Tag: medical research
Today we saw completion of our second Summer Orientation And Registration (SOAR) session. During these two-day events, incoming McMurry students learn all about college life at McMurry and get their schedules set for the fall semester.
So where do we stand, now that we are half way through the registration process (there is another SOAR and a good number of students always register at the beginning of school)? We have 27 students in the first BIMS course – BIMS 1300 Introduction to Scientific Research. This course introduces students to looking at science and studying life science in a new and engaging way. If we keep on the current track, we should see at least a 50% increase in BIMS majors this year, proof that our approach is gaining momentum and students are “buying in” to our new way of teaching.

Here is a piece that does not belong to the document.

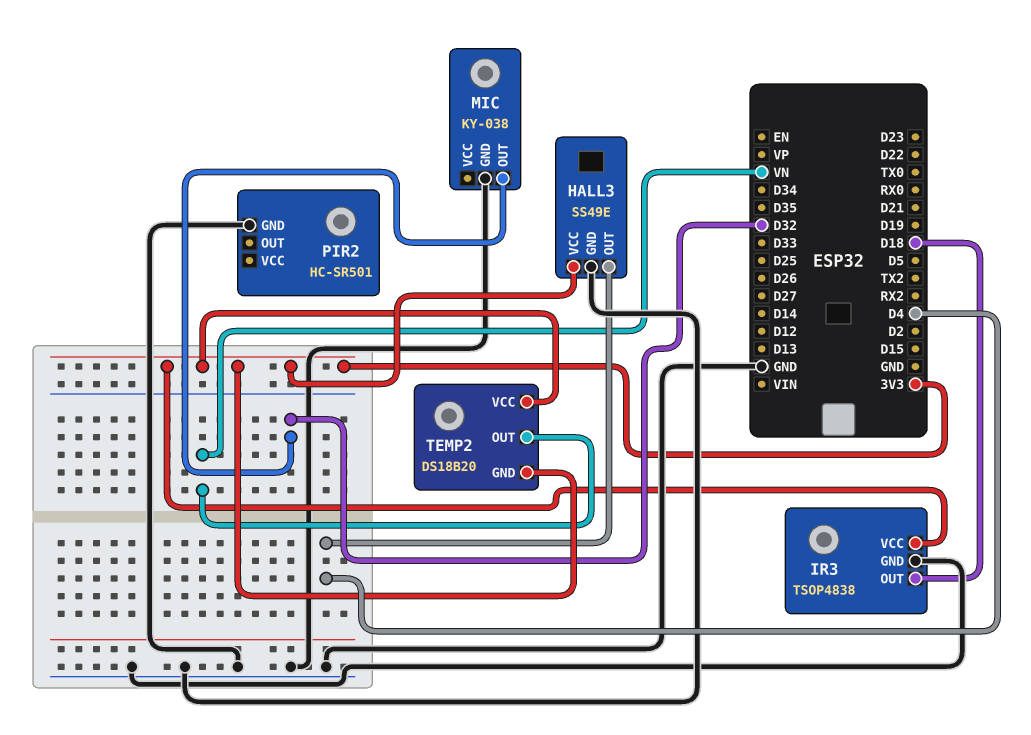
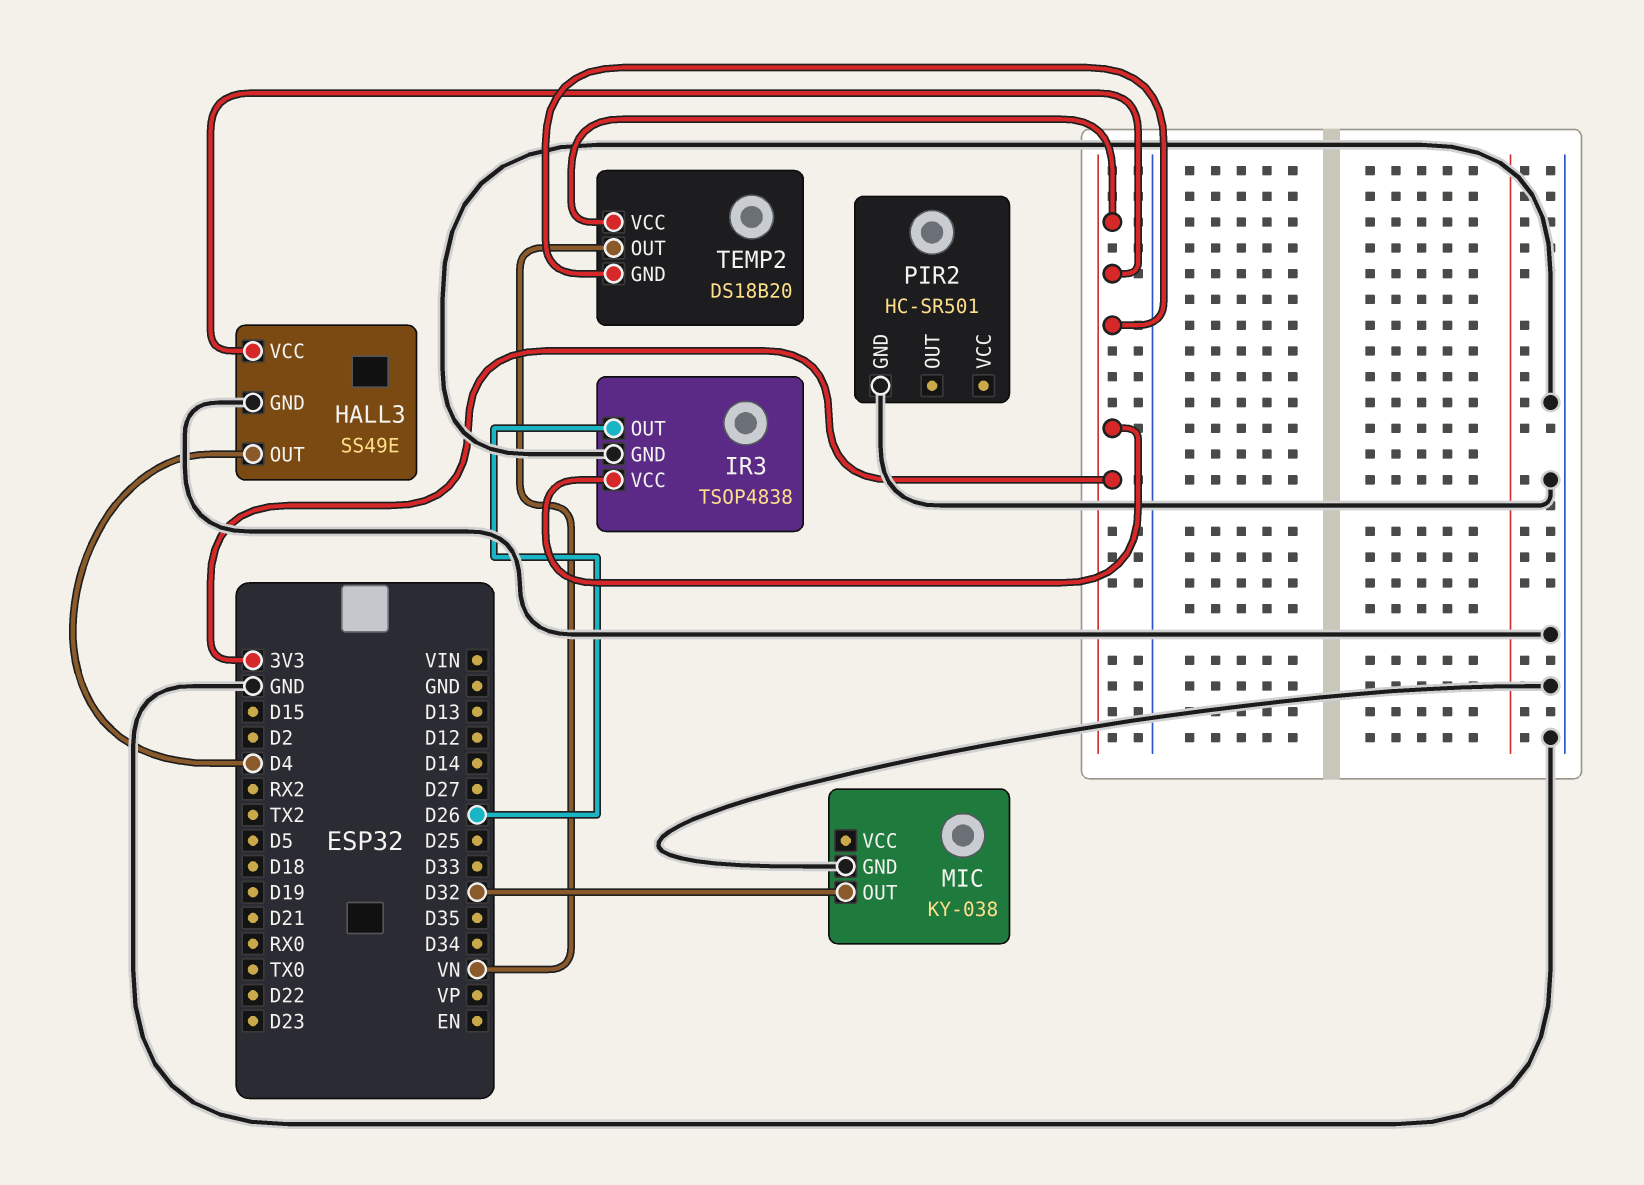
IR3 pin OUT: D18 -> D26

How are the other freshman-year Biology courses doing? There are 18 signed up for the BIOL 1301 Unicellular Organisms class, which is offered both fall and spring. BIMS majors must take this with the BIMS 1101 Unicellular Lab, which is only offered in the spring, so it is a good bet that many of these are Biology majors instead of BIMS majors. Botany (the first course for BS in Biology majors) has 24 enrolled, while the Human Anatomy & Physiology I course sits at 60 right now. This course is needed for Nursing, Exercise Science, and Life Sciences majors. These are exciting times for our BIMS/Biology faculty!
What does this tell us? At this point, it appears 1 in every 4-5 freshman students enrolling at McMurry this fall has an interest in a Biology Department program. With so many of the predicted “hot jobs” of the future centered in healthcare, biotech/forensics, the environment, and medical research, it is not surprising that so many of our students gravitate toward them. BIMS was a program whose time had come, and our offering this exciting program says we’re preparing students for prosperous and successful futures!
We took delivery yesterday on a new high-speed centrifuge. Our old one, purchased in 1996, put on quite a fireworks display a month or so ago and had to be put out to pasture. The new one allows us to diversify our work a bit – swinging bucket rotor for 1 ml tubes, capacity for 250 ml bottles, etc.
The centrifuge is just one of several purchases to be made this summer – a Nanodrop spectrophotometer, another tissue culture hood, gel documentation system. They follow a monumental year at McMurry in which we received a Li-COR GEMF Grant for a DNA sequencer, and purchased a variety of new equipment to outfit the molecular biology, genetics, and microbiology effort of the BIMS program. As mentioned in an earlier post, we want our graduates to have experience with the equipment they will encounter in research, in medicine, in the workplace. Hands-on experience teaches much better than theory on a chalkboard.
Our desire to impact “every student, every day” means these instruments will be used in a variety of classes by every student – not just a privileged few who go the extra mile in one-on-one research with faculty. McMurry believes in the direction the BIMS program is headed and is willing to invest, even when times are tough.